Aujourd'hui, pour éviter ce risque, les médecins utilisent des longs questionnaires sur leurs antécédents d'anxiété, de qualité de sommeil et de dépression. Là, ces chercheurs proposent une méthode plus rapide et plus efficace: utiliser un logiciel informatique produit par de l'intelligence artificielle. Ces scientifiques assurent avoir mis au point trois modèles d'apprentissage automatique. Selon leurs calculs, le plus jeune âge, un indice de masse corporelle plus élevé, le sexe féminin, la douleur préexistante et l'utilisation antérieure d'opioïdes sont les facteurs les plus prédictifs de la douleur post-chirurgicale.
“Nous prévoyons d'intégrer les modèles à nos dossiers médicaux électroniques pour fournir une prédiction de la douleur post-chirurgicale pour chaque patient, déclare Mieke A. Soens, auteur principal de l'étude et anesthésiologiste au Brigham and Women's Hospital et instructeur en anesthésiologie à l'École de médecine de Harvard (États-Unis). S'il est déterminé que le patient présente un risque élevé de douleur post-chirurgicale sévère, le médecin anesthésiste peut alors ajuster le plan d'anesthésie du patient afin de maximiser les stratégies de gestion de la douleur non-opioïde qui réduiraient le besoin d'opioïdes après la chirurgie.”
Trois méthodes d'intelligence artificielle testées
Pour aboutir à ces 5 facteurs les plus prédictifs, les scientifiques ont surveillé les données médicales et l'évolution de la douleur auprès de 5 944 patients ayant déjà subi une chirurgie - comme l'ablation de la vésicule biliaire, l'hystérectomie, le remplacement de la hanche et la chirurgie de la prostate. Ils ont remarqué que 22% de la cohorte, soit 1 287 personnes, ont dans les 24h suivant leur opération consommé l'équivalent de 90 milligrammes de morphine (MME), une dose considérée comme élevée. À partir de ces données brutes, et consultations d'autres études et d'experts, les chercheurs ont décidé de tester les 163 facteurs potentiels identifiés de cette douleur élevée post-chirurgicale.
Fort de cette pré-sélection, ils ont élaboré trois modèles d'algorithmes d'apprentissage automatique qui utilisent des méthodes différentes de raisonnement : la régression logistique (combinaison linéaire de variables expliquant un phénomène à deux valeurs), la forêt aléatoire (exécution de multiples arbres de décision pour assurer une meilleure performance à la modélisation) et les réseaux de neurones artificiels (inspiration du fonctionnement des neurones avec les méthodes statistiques).
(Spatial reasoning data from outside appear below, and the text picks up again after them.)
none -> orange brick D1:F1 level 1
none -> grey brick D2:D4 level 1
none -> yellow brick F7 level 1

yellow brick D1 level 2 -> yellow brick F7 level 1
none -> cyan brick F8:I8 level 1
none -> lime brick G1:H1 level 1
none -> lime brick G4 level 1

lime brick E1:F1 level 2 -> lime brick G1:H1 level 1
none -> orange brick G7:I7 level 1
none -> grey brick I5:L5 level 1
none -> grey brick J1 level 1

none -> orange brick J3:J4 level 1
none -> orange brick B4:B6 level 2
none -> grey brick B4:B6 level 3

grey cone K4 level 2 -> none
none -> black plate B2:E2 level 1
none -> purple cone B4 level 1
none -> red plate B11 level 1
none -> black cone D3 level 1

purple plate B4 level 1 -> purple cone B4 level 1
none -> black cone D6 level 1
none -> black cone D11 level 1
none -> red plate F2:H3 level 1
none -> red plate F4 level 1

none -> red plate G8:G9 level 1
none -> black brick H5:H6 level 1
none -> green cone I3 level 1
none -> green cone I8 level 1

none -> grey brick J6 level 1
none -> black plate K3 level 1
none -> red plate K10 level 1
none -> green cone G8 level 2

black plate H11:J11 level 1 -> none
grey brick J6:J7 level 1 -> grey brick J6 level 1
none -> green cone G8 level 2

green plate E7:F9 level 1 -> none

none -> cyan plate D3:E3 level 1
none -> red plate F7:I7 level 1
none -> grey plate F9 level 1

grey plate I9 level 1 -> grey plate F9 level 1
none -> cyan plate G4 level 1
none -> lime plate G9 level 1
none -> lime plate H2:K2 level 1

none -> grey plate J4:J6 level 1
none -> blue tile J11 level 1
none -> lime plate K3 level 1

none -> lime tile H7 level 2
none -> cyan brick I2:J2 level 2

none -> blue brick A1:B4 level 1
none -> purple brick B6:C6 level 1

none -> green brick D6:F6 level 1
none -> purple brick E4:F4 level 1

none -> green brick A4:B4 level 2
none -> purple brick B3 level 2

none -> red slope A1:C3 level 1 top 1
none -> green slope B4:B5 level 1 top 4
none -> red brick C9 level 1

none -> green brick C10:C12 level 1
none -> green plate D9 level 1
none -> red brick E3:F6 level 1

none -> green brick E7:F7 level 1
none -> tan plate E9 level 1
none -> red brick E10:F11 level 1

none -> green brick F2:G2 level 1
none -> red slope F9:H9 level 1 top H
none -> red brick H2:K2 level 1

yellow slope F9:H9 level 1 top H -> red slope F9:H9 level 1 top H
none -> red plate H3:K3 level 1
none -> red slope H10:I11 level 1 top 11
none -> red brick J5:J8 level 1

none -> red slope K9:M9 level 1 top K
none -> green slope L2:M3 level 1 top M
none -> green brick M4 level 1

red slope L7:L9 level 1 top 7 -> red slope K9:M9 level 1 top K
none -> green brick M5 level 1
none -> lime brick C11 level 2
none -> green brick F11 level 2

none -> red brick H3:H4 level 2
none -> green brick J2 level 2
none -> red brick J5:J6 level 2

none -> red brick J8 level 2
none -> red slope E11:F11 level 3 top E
Ces trois programmes d'intelligence artificielle ont alors croisé ces 163 facteurs potentiels de l'ensemble des 5 944 dossiers médicaux avec les besoins d'opioïdes post-chirurgie.
Après ces calculs, les chercheurs ont constaté que l'ensemble des trois modèles d'intelligence artificielle sont fiables : à 81% pour la méthode de régression logistique, 81% pour les forestières aléatoires, et 80% pour les réseaux de neurones artificiels. Cela signifie que les modèles ont identifié avec une bonne précision les personnes les plus susceptibles de ressentir une douleur intense et d'avoir besoin de doses plus élevées d'opioïdes dans environ 80% du temps. “Les dossiers médicaux électroniques sont une source précieuse et sous-utilisée de données sur les patients et peuvent être utilisés efficacement pour améliorer la vie des patients, a déclaré Mieke Soens. Il est important d'identifier de manière sélective les patients qui ont généralement besoin de fortes doses d'opioïdes après la chirurgie pour aider à réduire le mésusage d'opioïdes.”